## Text segment
Today, Tax Prom features an almost absurd level of commiseration between business and government. According to statistics at the Tax Prom website, last year’s version of the event brought together 187 congressional staffers, seven members of Congress, 456 tax policy professionals from the private sector, and 58 corporate sponsors.
This year’s version went off last Thursday at the National Building Museum near the Capitol. Tickets went for up to $2,500 for “premium seating with senior Hill staffers.” Sponsors paid up to $30,000 for a table. And the list of sponsors comprises a who’s-who of the Washington influence game.

## Try it
Quote the entire text about Tax Prom word for word. The material that comes next is taken from a different source than the text.

## Extracted information
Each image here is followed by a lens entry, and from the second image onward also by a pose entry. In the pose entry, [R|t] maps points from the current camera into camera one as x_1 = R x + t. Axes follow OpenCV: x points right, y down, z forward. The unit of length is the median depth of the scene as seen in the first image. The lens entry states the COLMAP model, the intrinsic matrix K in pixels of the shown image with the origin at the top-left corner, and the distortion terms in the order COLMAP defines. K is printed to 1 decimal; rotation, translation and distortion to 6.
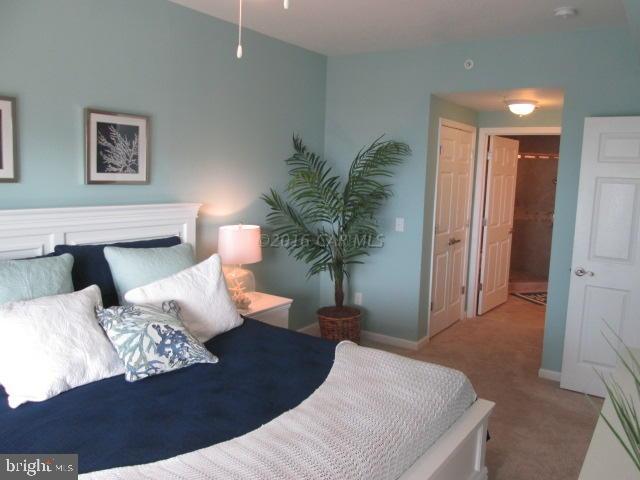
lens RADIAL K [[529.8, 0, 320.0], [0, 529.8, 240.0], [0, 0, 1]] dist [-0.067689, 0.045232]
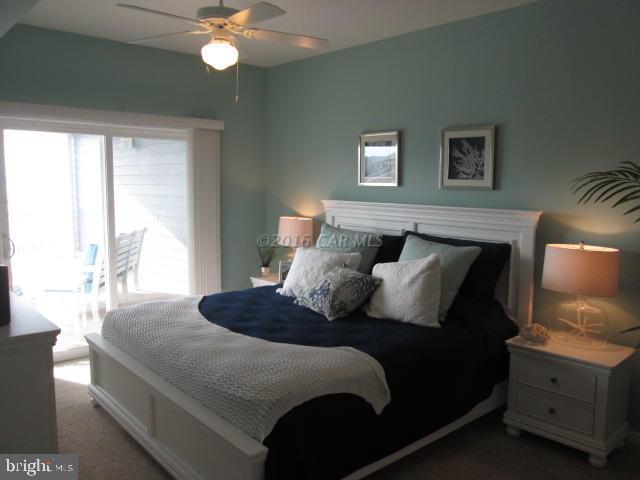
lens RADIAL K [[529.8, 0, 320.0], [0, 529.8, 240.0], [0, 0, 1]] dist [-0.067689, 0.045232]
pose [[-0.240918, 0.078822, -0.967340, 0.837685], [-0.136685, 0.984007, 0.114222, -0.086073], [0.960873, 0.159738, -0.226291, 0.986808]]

--

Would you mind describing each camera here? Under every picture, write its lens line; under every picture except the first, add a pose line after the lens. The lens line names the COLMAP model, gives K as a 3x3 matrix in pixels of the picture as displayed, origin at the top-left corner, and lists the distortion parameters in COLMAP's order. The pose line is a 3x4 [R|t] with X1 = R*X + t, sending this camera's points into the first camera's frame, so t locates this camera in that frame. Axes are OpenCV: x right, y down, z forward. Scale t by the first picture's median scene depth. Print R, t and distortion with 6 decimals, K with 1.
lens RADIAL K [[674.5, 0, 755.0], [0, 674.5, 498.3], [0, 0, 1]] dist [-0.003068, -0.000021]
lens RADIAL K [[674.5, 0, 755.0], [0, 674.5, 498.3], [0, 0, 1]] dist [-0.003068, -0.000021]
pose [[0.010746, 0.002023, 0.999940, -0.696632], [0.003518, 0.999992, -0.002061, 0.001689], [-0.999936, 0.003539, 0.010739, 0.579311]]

==

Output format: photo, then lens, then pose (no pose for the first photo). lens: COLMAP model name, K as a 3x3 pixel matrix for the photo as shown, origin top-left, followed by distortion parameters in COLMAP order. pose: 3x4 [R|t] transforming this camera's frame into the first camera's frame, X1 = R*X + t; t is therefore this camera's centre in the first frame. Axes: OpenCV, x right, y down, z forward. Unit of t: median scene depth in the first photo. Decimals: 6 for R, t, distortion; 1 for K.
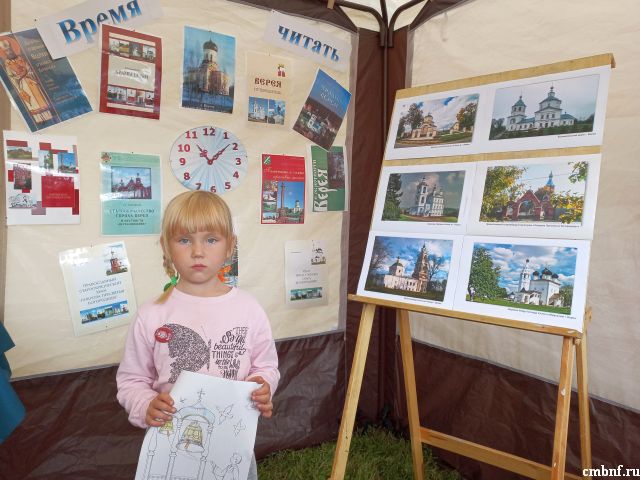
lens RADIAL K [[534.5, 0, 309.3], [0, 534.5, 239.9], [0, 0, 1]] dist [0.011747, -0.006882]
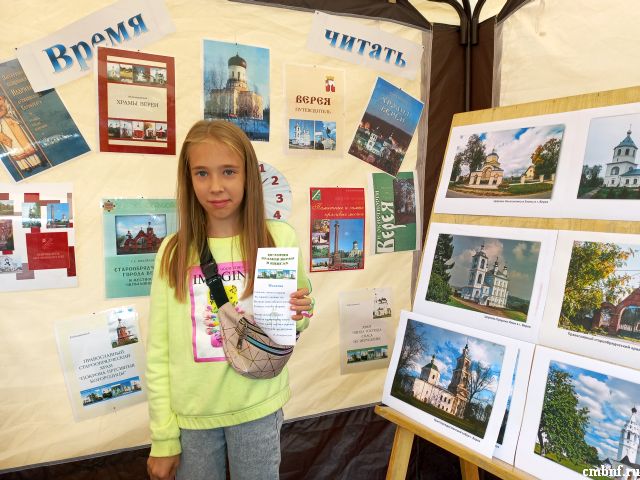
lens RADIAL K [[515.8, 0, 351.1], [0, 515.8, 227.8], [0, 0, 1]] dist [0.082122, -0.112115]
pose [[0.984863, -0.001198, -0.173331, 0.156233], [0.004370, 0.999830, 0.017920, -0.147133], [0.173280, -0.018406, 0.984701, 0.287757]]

## Task output
Today, Tax Prom features an almost absurd level of commiseration between business and government. According to statistics at the Tax Prom website, last year’s version of the event brought together 187 congressional staffers, seven members of Congress, 456 tax policy professionals from the private sector, and 58 corporate sponsors.
This year’s version went off last Thursday at the National Building Museum near the Capitol. Tickets went for up to $2,500 for “premium seating with senior Hill staffers.” Sponsors paid up to $30,000 for a table. And the list of sponsors comprises a who’s-who of the Washington influence game.